Ultrasound imaging was performed both in the acute phase and after 6 days (control). Initial findings included breast skin thickening and a poorly defined area with structural and echogenicity alterations, as well as oedema surrounding the fatty lobules and occupying the mammary parenchyma (1,2). The cysts that were previously found were also identified. No inflammatory axillary lymph nodes were identified (Fig. 1b and 1c).
The control study showed the alterations had improved greatly, and the breast almost had a normal external and radiological appearance (Fig. 2a, 2b, 2c).
The case presents a strong relationship between the inflammatory process and the history of the recent COVID-19 vaccination.
The patient had developed a COVID-19 infection in April 2020 (11 months prior), with mild symptoms such as anosmia and headaches.

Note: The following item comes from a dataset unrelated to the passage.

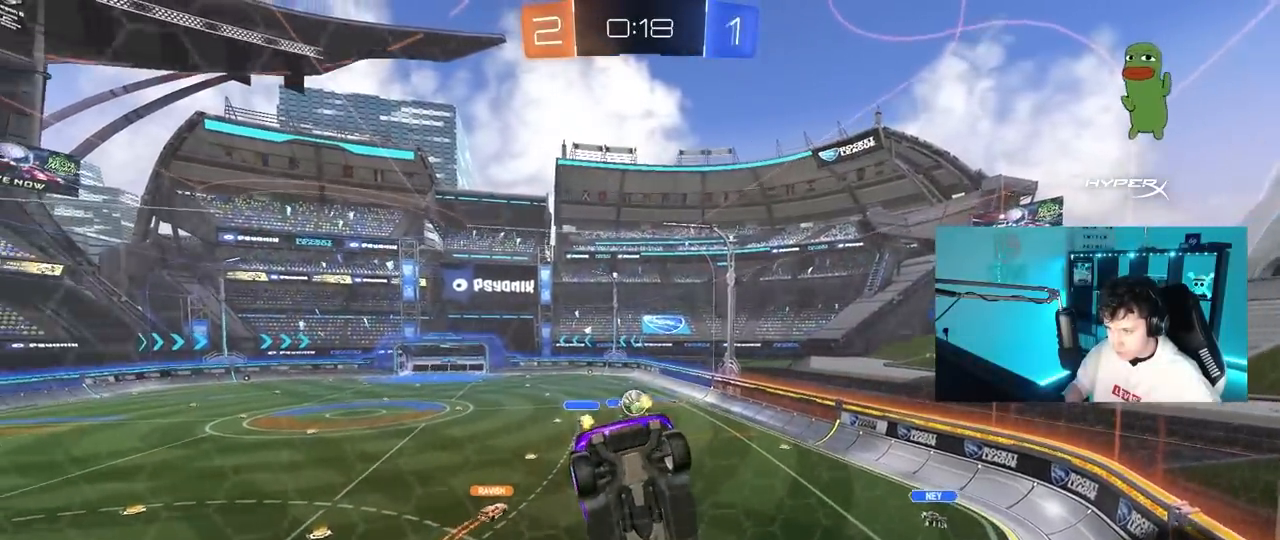
{"keys": ["a", "w"], "mouse": [], "mouse_move": "still", "events": [[133, "shift", "down"], [267, "shift", "up"]]}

She did not develop serum immunity.
There have been abundant reports of adverse medical effects in those patients that had previous COVID-19 infection and subsequently are vaccinated, with various types of inflammatory responses, most notably axillar lymphadenopathy and very rarely mastitis [3,4], athough the cases described in the medical literature are related with breastfeeding,  and no medical literature has been published regarding mastitis during breastfeeding and concurrent COVID-19 infection or non-lactating mastitis after COVID-19 vaccination.
These processes are included in the inflammatory response we produce against the virus [6,7,8].
The process faded spontaneously in 6 days, only requiring anti-inflammatory and analgesic treatment.
This type of mastitis is a self-limited, aseptic inflammatory process that is immunity-mediated and therefore does not require antibiotic treatment.